Problem 1>
List every tool the salt deployment notes declare are not deployment tools.
Problem 2>
Write the next part of the salt deployment notes, beginning after their final sentence.

Page>
....

For type: password the Pillar will simply contain the random password string. For type: uuid the Pilar will return a UUID4 built from a secure random source (as long as the OS provides one). For type: rsa the Pillar will return a dict that has the following properties:

• public_pem the public key in PEM encoding
• public the public key in ssh-rsa format
• key the private key in PEM encoding

The dynamicsecrets pillar has been extracted into it's own project at jdelic/dynamicsecrets/.

Deploying applications

Service deployment "through" salt and "on" servers configured by salt

First off, don't get confused by the service configuration and discovery states that seem to be "interwoven" in this repository. The whole setup is meant to

• allow applications to be deployed from .debs or Docker containers, being discovered through consul and then automatically be registered with a server that has the "loadbalancer" role

• but also allow salt to install and configure services (like opensmtpd, dovecot, concourse.ci or a PHP application that can not be easily packaged in a .deb) and register that with consul to then make it available through a server that has the "loadbalancer" role

I generally, if in any way possible, would always prefer deploying an application not through salt states, but other means (for example: installing a .deb package on all servers that have the role "apps" through the salt CLI client) or better yet, push Docker containers to Nomad / Kubernetes / Docker Swarm. But if you have to (for example when configuring a service, which is typically part of a Unix system like a mail server) you totally can use salt states for that. This way you don't have to repackage services which are already set up for your system. No need to repackage dovecot in a Docker container, for example, if the Debian Maintainers do such an awesome job of already providing ready-to-run packages anyway! (Also, repeat after me: "Salt, Puppet, Chef and Ansible are not deployment tools!")

....

Stored data>
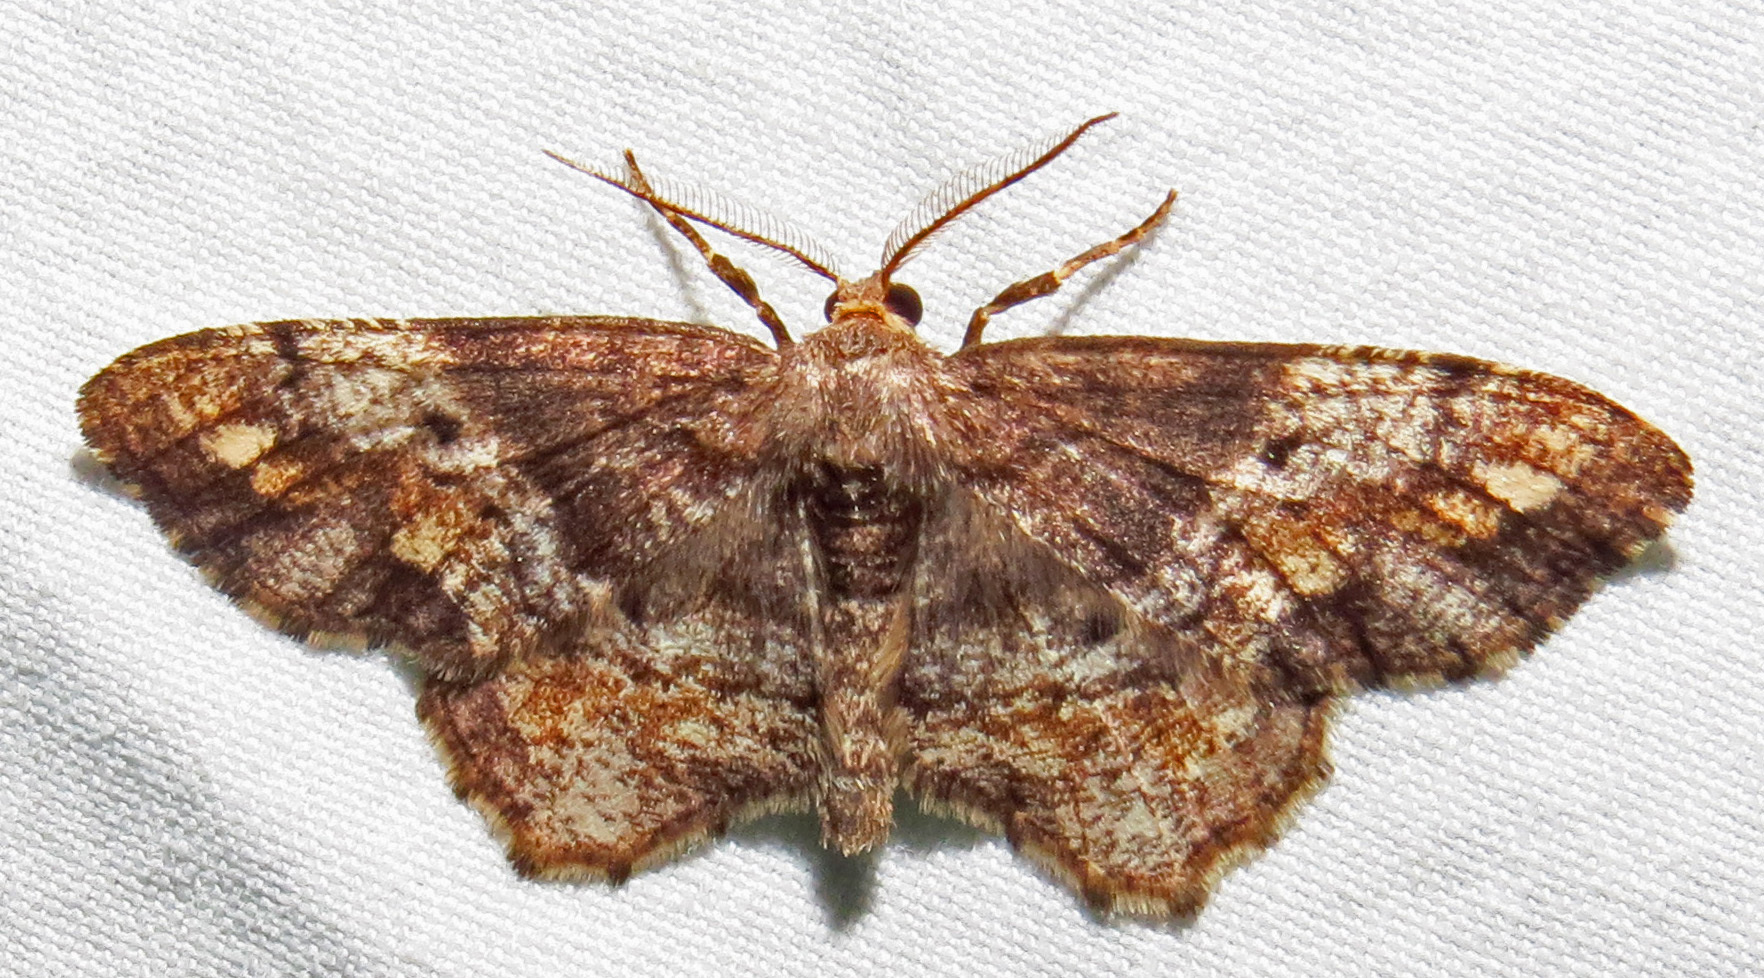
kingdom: Animalia
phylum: Arthropoda
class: Insecta
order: Lepidoptera
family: Geometridae
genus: Hypagyrtis
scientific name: Hypagyrtis
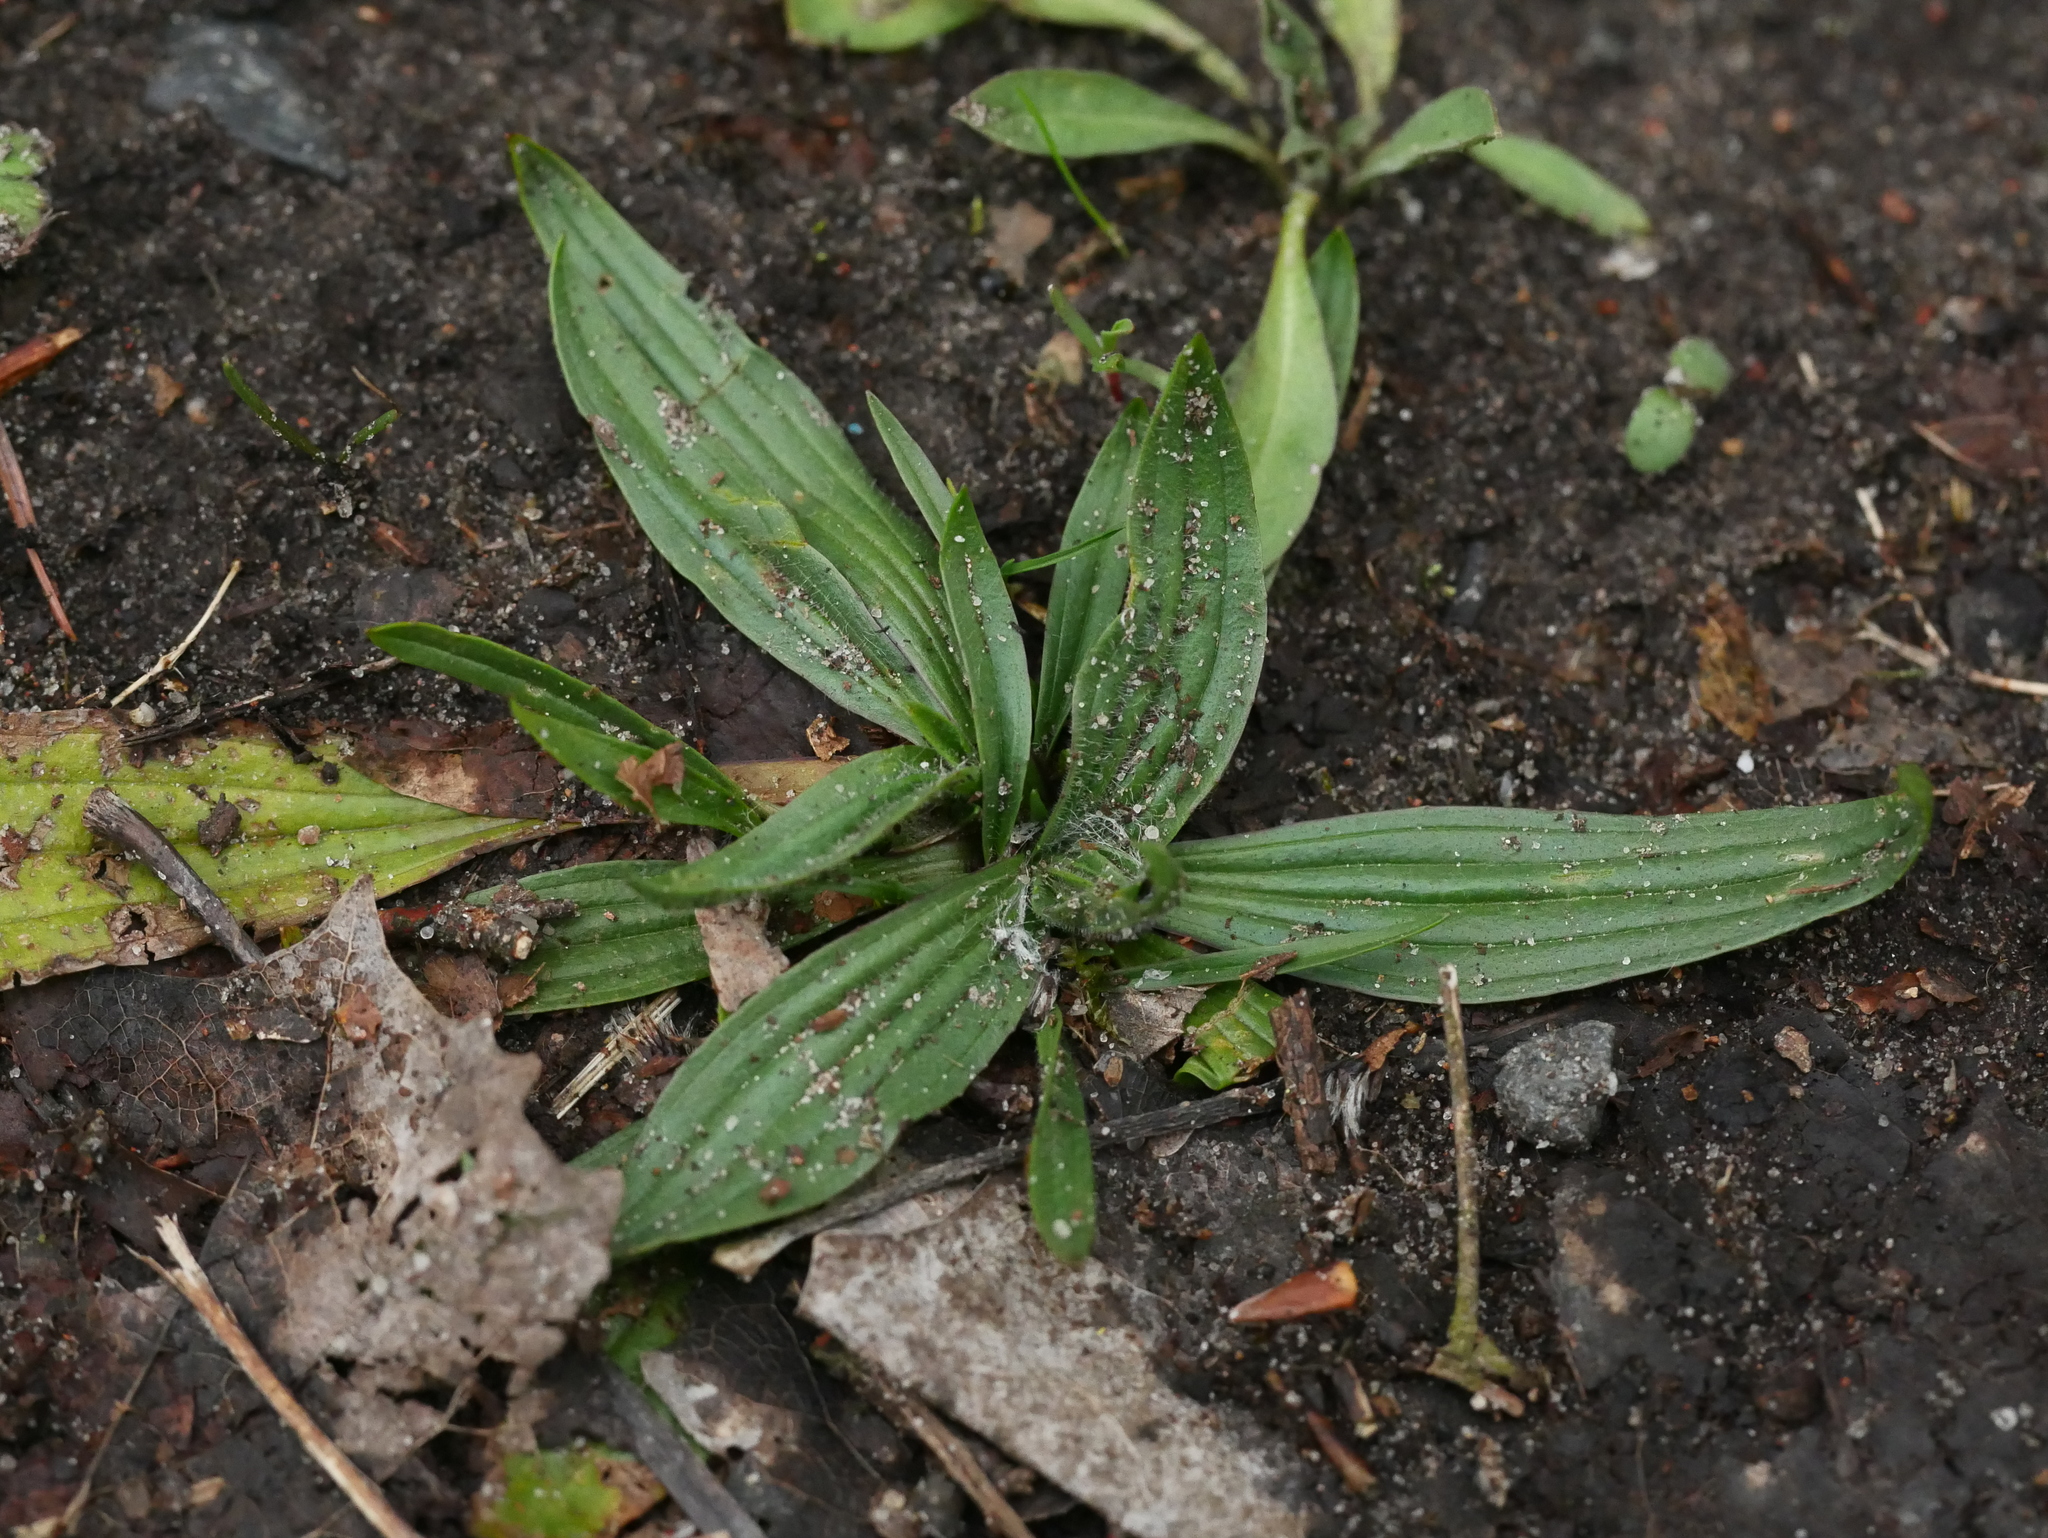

....

Reply 1>
Salt, Puppet, Chef and Ansible

Reply 2>
As I see it: use the best tool for the job. There is no dogma requiring you to run all services inside a container for example. And a container is not a VM, so services consisting of multiple daemons don't "containerize" easily anyway. And some services really expect to use all available resources on a server (databases, for example) and shouldn't be containerized for that reason. And so on and so forth..... so use whatever feels natural. This salt setup is flexible enough to accommodate all of these options.

Deploying packaged services from .debs (GoPythonGo applications, for example)

Deploying containerized services

Using servers with the nomadserver and apps roles, you have two options:

1. Use Docker Swarm, which is built into Docker
2. Use Hashicorp Nomad

They have different pros and cons, but Nomad supports scheduling jobs what are not containerized (as in plain binaries and Java applications). Nomad also directly integrates with Consul clusters outside of the Nomad cluster. So it makes service discovery between applications living inside and outside of the cluster painless. Using the smartstack implementation built into this repository, you can just add smartstack:* tags to the service {} stanza in your Nomad job configuration and service discovery as well as linking services to the loadbalancer will be taken care of.

For plain Docker or Docker Swarm, you will have to run a docker registrator instance on each cluster node, which does the same job as including consul service definitions in Nomad jobs. It registers services run from a docker container with consul, discovering metadata from environment variables in the container. Docker Swarm however, at least until Nomad 0.6 arrives, will have the benefit of supporting VXLAN Overlay networks that can easily be configured to use IPSEC encryption. This gives you a whole new primitive for separating logical networks between your conainerized applications and is something to think about.

Regardless of how the services get registered in Consul, it will in turn propagate the service information through consul-template to haproxy making the services accessible through localhost/docker-bridge based smartstack routers, or even setting up routing to them from nodes with the loadbalancer role, giving you fully automated service deployment for internal and external services.

SmartStack

See consul-smartstack.

Integrating external services (not implemented yet)

Question: But I run my service X on Heroku/Amazon Elastic Beanstalk with autoscaling/Amazon Container Service/Microsoft Azure/Google Compute Engine/ whatever... how do I plug this into this smartstack implementation?

Answer: You create a Salt state that registers these services as smartstack:internal services, assign them a port in your port map and make sure haproxy instances can route to it.This will cause consul-template instances on your machines to pick them up and make them available on localhost:[port]. The ideal machines to assign these states to in my opinion are all machines that have the consulserver role. Registering services with consul that way can either be done by dropping service definitions into /etc/consul/services.d or perhaps use use salt consul states.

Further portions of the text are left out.